How to find out if we are processing your data and request a copy of your information

You have the right to ask if your data is being processed by us and the right to ask for a copy of the data related to you that we are processing. A person with parental responsibility will generally be entitled to make a subject access request on behalf a child, but the information in question is always considered to belong to the individual to whom the data relates.  In Scotland, the law presumes that a child of 12 years or more has the capacity to exercise their rights under the Data Protection Law. A child of any age may ask a parent or other representative to make a subject access request on their behalf. Moreover (if of sufficient maturity) their consent or authority may need to be sought by the parent making such a request. Requests for data that are excessive or repetitive will be subject to a fee.

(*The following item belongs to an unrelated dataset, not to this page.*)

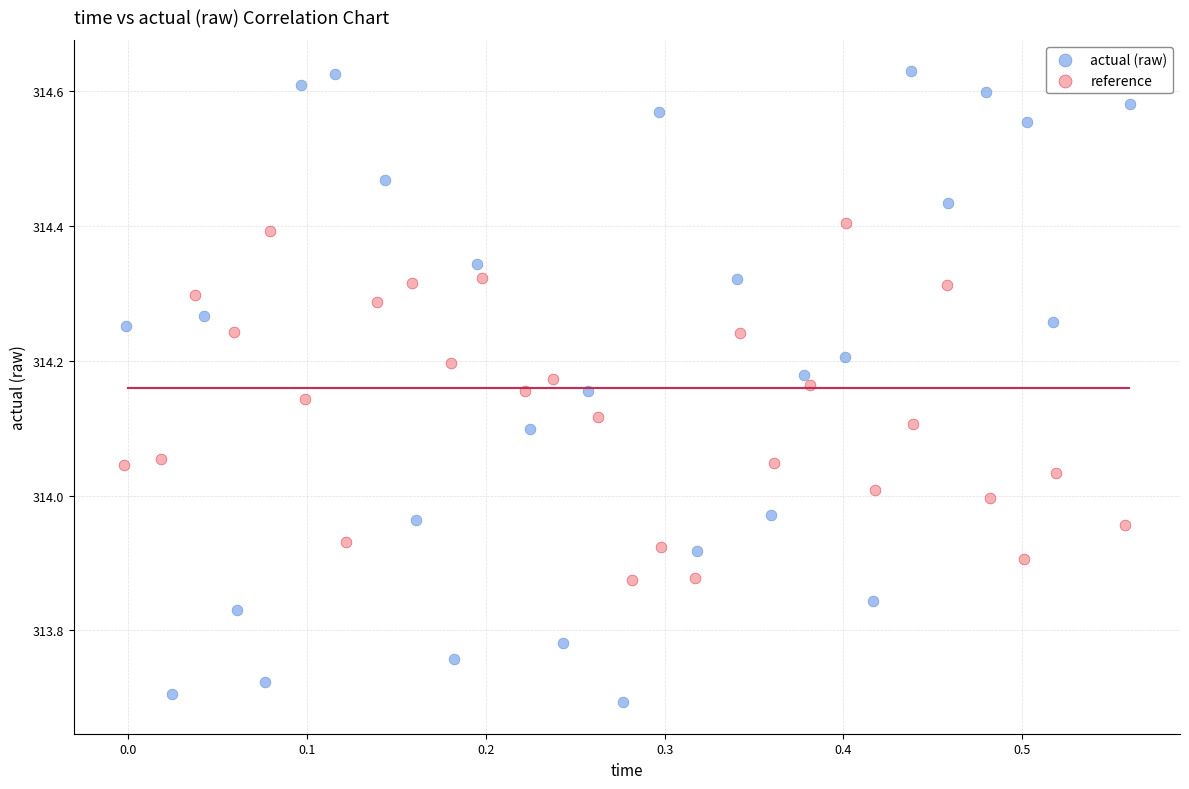

Which series has the largest Y range (max minus min)?

actual (raw)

How to have your data amended or deleted

You have the right to have inaccurate data rectified or completed (if it is incomplete), or have your data erased. Some exceptions may apply where we have another lawful reason to continue to process your data.

How to stop us using your data for certain purposes

You have the right to object to certain processes, such as fundraising activities, as long as it does not interfere with contractual or lawful obligations that we still may need to fulfil.

How to transfer data

You have the right to request the transfer of your personal data to you or to a third party. We will provide to you, or a third party you have chosen, your personal data in a structured, commonly used, machine-readable format. Note that this right only applies to automated information which you initially provided consent for us to use or where we used the information to perform a contract with you.

To act upon any of your rights outlined above please contact us using the details outlined on page six. Requests may be made verbally or in writing. We will aim to respond to any such requests within one month of receipt. We may need to take steps to confirm the identity of the requestor depending on the method in which the request was made. Some requests (or part thereof) may be refused and in such cases, we will respond outlining the reason for refusal.